● Selected excerpt:
Also, during the course of these operations, Muslims and so-called Arab looking persons are being picked up and interrogated in warrantless arrests, or even threatened with Davao City Mayor Duterte’s ‘final solution’ of extra-legal killings of suspected terrorists and criminals. Duterte was recently appointed by Arroyo as Presidential Adviser on Peace and Order. Soon, critical thought, resistance to injustice and speaking out against the machinery of war and repression could well be defined as ‘terrorism’ or ‘association with terrorism’, as is already happening in many parts of the United States, especially against Arab, Muslim and South Asian immigrants.

Does the era of wiretapping and e-mail tapping for purposes of political control mean that we are developing into a full-fledged ‘strong state’, or ‘strong Republic’? And for whom? For the US corporate elite (e.g., oil and gas industry and weapons manufacturers) and their Filipino counterparts in power at times of economic, social and political crisis?

 

 

There are strong indications that the Philippines is now becoming a laboratory for a new type of militarization being directed and advised by a borderless US military. Recent events in Southern Luzon, especially in the island of Mindoro, could show that an Operation Phoenix-type of operation may be taking place. Within a span of one year, mostly after 11 September 2001, 20 local coordinators of the progressive political party of the Philippine left, the Bayan Muna, including its provincial coordinator, were assassinated. The US-trained and armed Philippine military has intensified its counterinsurgency campaign against New People’s Army guerrillas and against the political infrastructure of the National Democratic Front (NDF) which operates in 60 of the country’s 79 provinces.

● Exercise data:

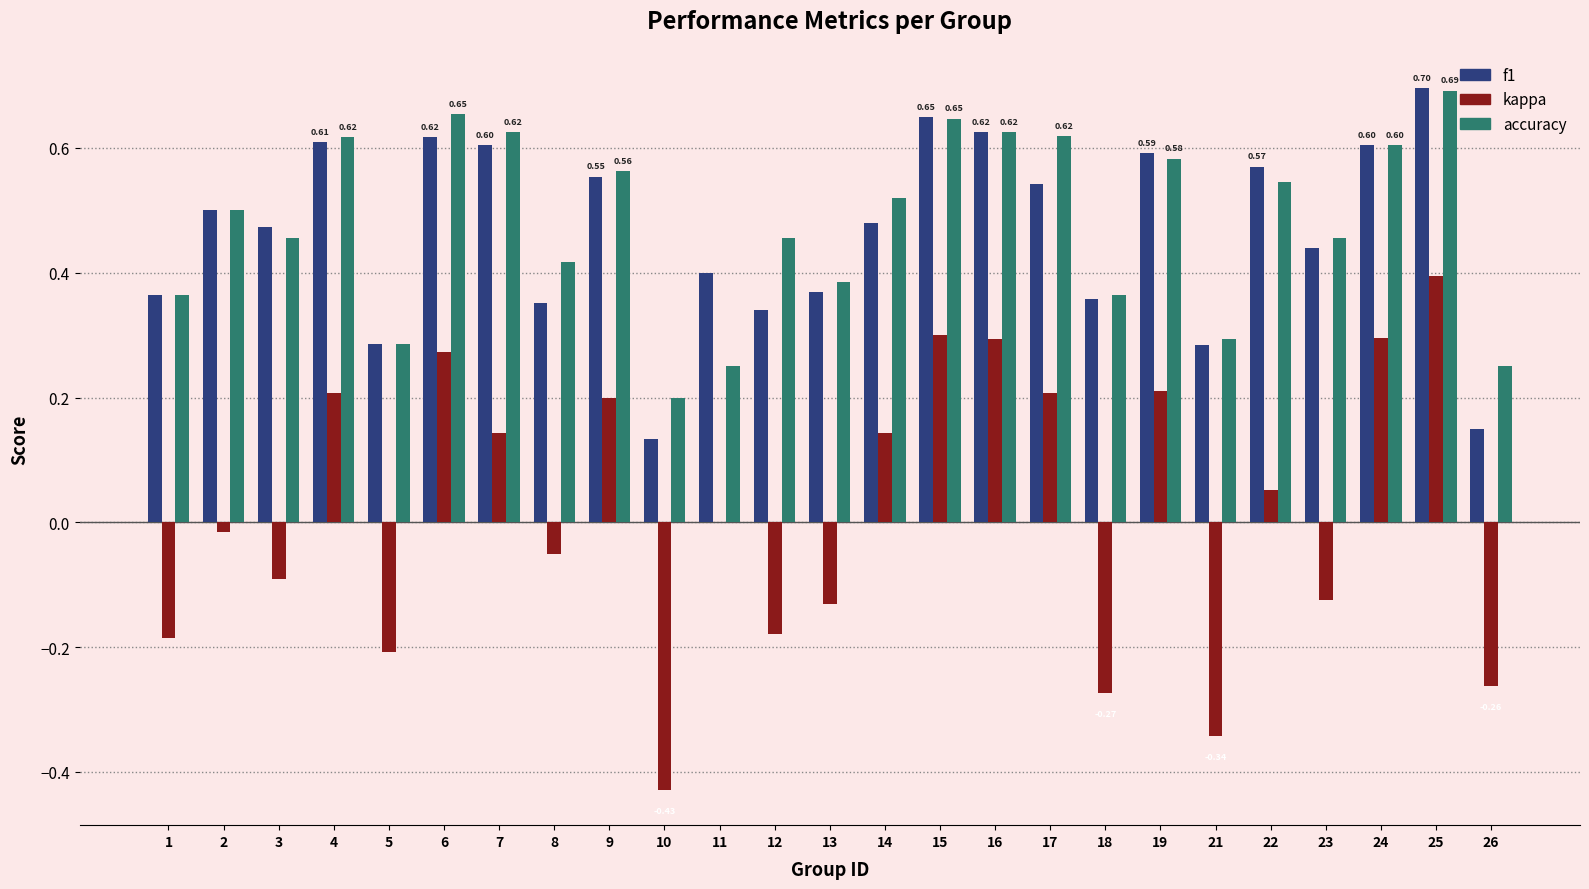

Which series changed the most between 5 and 16?

kappa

● Directive 1:
Repeat the passage on Philippine militarization word for word, starting at "Does the era" and ending at "and political crisis?".
● Directive 2:
Pick up the passage on Philippine militarization after its last sentence and carry it forward.
The material shown above stands apart from the passage on Philippine militarization.

● Exercise output 1:
Does the era of wiretapping and e-mail tapping for purposes of political control mean that we are developing into a full-fledged ‘strong state’, or ‘strong Republic’? And for whom? For the US corporate elite (e.g., oil and gas industry and weapons manufacturers) and their Filipino counterparts in power at times of economic, social and political crisis?

● Exercise output 2:
This is reminiscent of the most secret and deadly US covert operation in Vietnam where the US launched a massive assassination campaign against what it believed was the ‘political infrastructure’ of the National Liberation Front of South Vietnam as well as local leaders and local officials known to sympathize with the Vietnamese resistance. Between 25,000 and 30,000 civilians in South Vietnam, mostly non-combatants, were later acknowledged by the CIA to have been liquidated in the US-directed Operation Phoenix which had the objective to ‘disrupt and destroy enemy assets.’

More and more, the Bush administration will increase its support of military technology to the Armed Forces of the Philippines (AFP), laying the groundwork for the expansion of US-Philippine military cooperation. This is all designed to prepare more US-created Philippine army counterinsurgency units directed by US SEALS and Ranger advisers and trainers to operate all over the country against homegrown ‘terrorists’. We can expect more US special forces to be directly involved in counter-insurgency missions, including monitoring and intelligence missions, most of them secret.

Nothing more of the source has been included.